Where credit is due

~a column by Colleen O’Brien

It is the season of giving, of charity and goodwill (peace on earth to men of goodwill), it’s an apt time to remember someone who changed things for the better, in several ways.

Sixty years ago, in 1958, a retired teacher, a woman of goodwill named Ethel Percy Andrus, founded the American Association of Retired People. Since January of this year, AARP has been celebrating her remarkable idea of a lobby to our representatives in Congress to pay attention to the Americans ageing into the sunset of their lives.

In the late 1940s, Andrus started the National Retired Teachers Association. A decade later, in 1958, she founded AARP for the rest of us who were not teachers. These two organizations, along with President Franklin Roosevelt’s Social Security Administration, altered the landscape of retirement. For many who had to retire because they were let go or because they were tired, life without a paycheck was meager. Plenty of folks who had no savings sank into poverty.

Andrus convinced an insurance company to set up group plans for people over 65. She established a conduit of mail order discount drugs through AARP pharmacies. She started the Institute of Lifetime Learning in DC, which eventually spread across the country, offering classes from art to international affairs. Next, she organized group travel for retirees so they could see the world once they were no longer working and had the time – and within a group could afford the trips.

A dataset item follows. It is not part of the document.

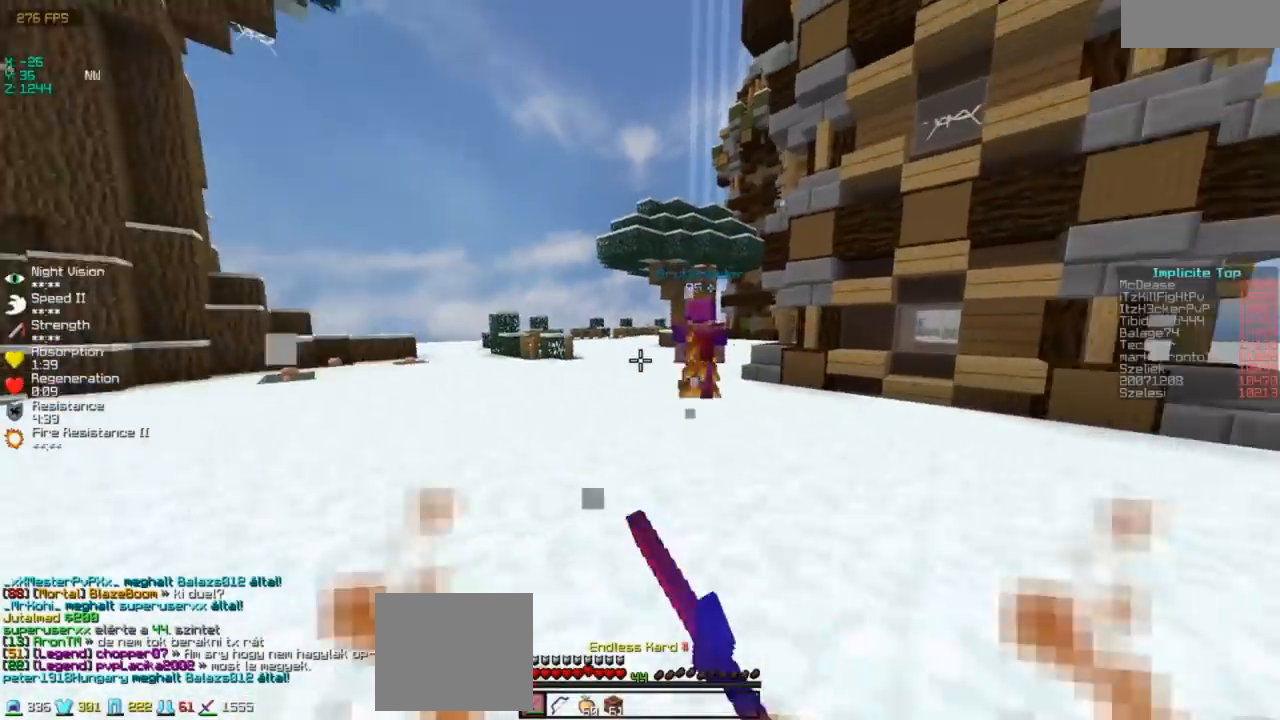
{"keys": ["w"], "events": [[83, "a", "up"]]}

She started a residence for retired teachers in California that combined good housing with both physical and intellectual pursuits for the residents – a blueprint for retirement communities across the nation. She eventually established a nursing home near that California residential facility.

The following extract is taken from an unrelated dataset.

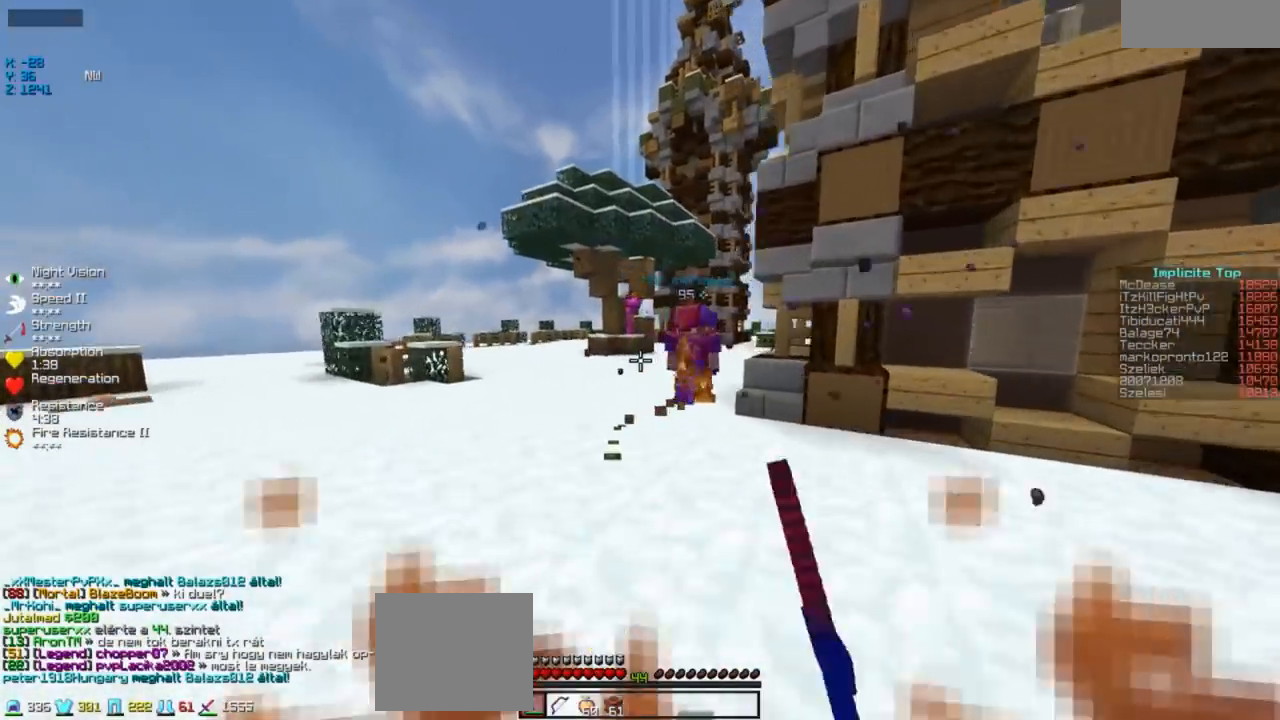
{"keys": ["w"], "events": [[383, "a", "down"], [483, "a", "up"]]}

And then she sponsored a booth at the1964 New York World’s Fair that spread the word about the importance of a life of dignity and purpose for the oldsters among us who needed help from the federal government as well as from their own communities. She transformed how Americans looked at and took care of their parents.

She said, “If we are not content with things as they are, we must concern ourselves with things as they might become.”

Not a bad thing to remember as we slip out of the goodwill week and stumble into another new year of strange politics and a pervasive ill will around the globe. The Ethel Percy Andruses of this world – and there are plenty of them – are the ones who should be the front page headliners.